Most of the significant contributions to our understanding of ESCRT derive strongly from studies on model organisms (Thompson et al., 2005; Vaccari & Bilder, 2005; Herz et al., 2006; Spitzer et al., 2006). Adding to these are several studies highlighting the key roles of ESCRT proteins in mammals (Pornillos et al., 2002; Xu et al., 2003; Skibinski et al., 2005; Parkinson et al., 2006; Saksena and Emr, 2009; Stuffers et al., 2009; Hurley et al., 2015). The ESRCT pathway was originally discovered in Archaeal cytokinesis (Lindas et al., 2008; Samson et al., 2008) and in fungi it was first discovered in the model fungusSaccharomyces cerevisiae (Emr et al., 2001). In this yeast, the ESCRT pathway’s constituents were named based on their functions in sorting ubiquitinated membrane proteins into lysosome/vacuole lumens for degradation (Katzmann et al., 2001; Babst et al., 2002a; Xie et al., 2019b).

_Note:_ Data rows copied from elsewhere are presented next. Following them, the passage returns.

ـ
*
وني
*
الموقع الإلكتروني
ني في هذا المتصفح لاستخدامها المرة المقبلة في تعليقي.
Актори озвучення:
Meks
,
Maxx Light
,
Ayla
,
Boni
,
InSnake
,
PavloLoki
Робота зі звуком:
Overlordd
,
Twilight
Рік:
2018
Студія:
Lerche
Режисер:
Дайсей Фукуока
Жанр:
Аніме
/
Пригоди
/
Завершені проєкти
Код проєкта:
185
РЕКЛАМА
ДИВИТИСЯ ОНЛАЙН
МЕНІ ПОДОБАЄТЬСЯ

The pathway represents a complex endomembrane system that consists of five complexes, namely ESCRT-0, -I, -II -III and Vps4 (v acuolar p rotein s orting 4 ). Together with various accessory proteins, the individual elements of the pathway act in concert to form MVBs during diverse processes including cytokinesis, membrane repair and autophagy (Roxrud et al., 2010; Henne et al., 2013; Hurley et al., 2015).

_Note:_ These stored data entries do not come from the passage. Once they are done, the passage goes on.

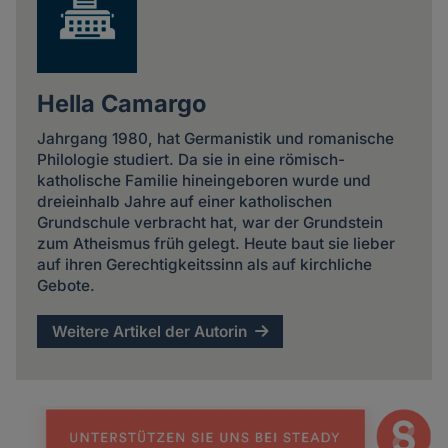
Hella Camargo
Jahrgang 1980, hat Germanistik und romanische
Philologie studiert. Da sie in eine römisch-
katholische Familie hineingeboren wurde und
dreieinhalb Jahre auf einer katholischen
Grundschule verbracht hat, war der Grundstein
zum Atheismus früh gelegt. Heute baut sie lieber
auf ihren Gerechtigkeitssinn als auf kirchliche
Gebote.
Weitere Artikel der Autorin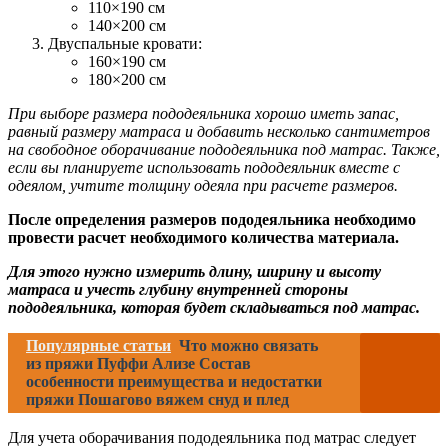
110×190 см
140×200 см
Двуспальные кровати:
160×190 см
180×200 см
При выборе размера пододеяльника хорошо иметь запас,
равный размеру матраса и добавить несколько сантиметров
на свободное оборачивание пододеяльника под матрас. Также,
если вы планируете использовать пододеяльник вместе с
одеялом, учтите толщину одеяла при расчете размеров.
После определения размеров пододеяльника необходимо
провести расчет необходимого количества материала.
Для этого нужно измерить длину, ширину и высоту
матраса и учесть глубину внутренней стороны
пододеяльника, которая будет складываться под матрас.
Популярные статьи
Что можно связать
из пряжи Пуффи Ализе Состав
особенности преимущества и недостатки
пряжи Пошагово вяжем снуд и плед
Для учета оборачивания пододеяльника под матрас следует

As in other eukaryotes, fungal MVBs are critical for transporting ubiquitinated membrane proteins to the vacuole with the aid of the ESCRT machine, which both recognizes and packages these ubiquitin-modified proteins into the ILVs contained inside MVBs (An et al., 2006; Hurley and Hanson, 2010; Henne et al., 2011). Studies in yeast also showed that ILVs form when MVB membranes evaginate and undergo fission (Ahmed et al., 2019; Anand et al., 2019). Others have reported that impairment in the ESCRT apparatus can lead to reduced formation of ILVs and aberrant endosomal compartments (Raymond et al., 1992; Xie et al, 2019a). In the filamentous fungal pathogen, Fusarium graminearum , such defects can significantly impact cellular processes like deoxynivalenol production, growth and pathogenicity, as well as sexual and asexual reproduction (Xie et al. 2019a). However, details regarding this pathway have been considered in only a few phytopathogens, most notablyMagnaporthe oryzae and F. graminearum (Oh et al., 2012; Xie et al., 2016; Cheng et al., 2018; Xie et al., 2019a, b; Que et al., 2019). Currently, most fungal work pertaining to the ESCRT pathway is focused on human pathogenic yeasts including Cryptococcus neoformans and Candida albicans (Godinho et al., 2014; Hu et al., 2015; Zhang et al., 2015; Park et al., 2020). The elucidation of the core functions of the ESCRT pathway in fungal plant pathogens represents a critical aspect given the functional importance of this pathway. Therefore, this review reflects on the recent ESCRT discoveries as they relate to filamentous fungi and touch on the relevance of released EVs, which are the end-products of ESCRT, in fungal biology and fungal-host interactions.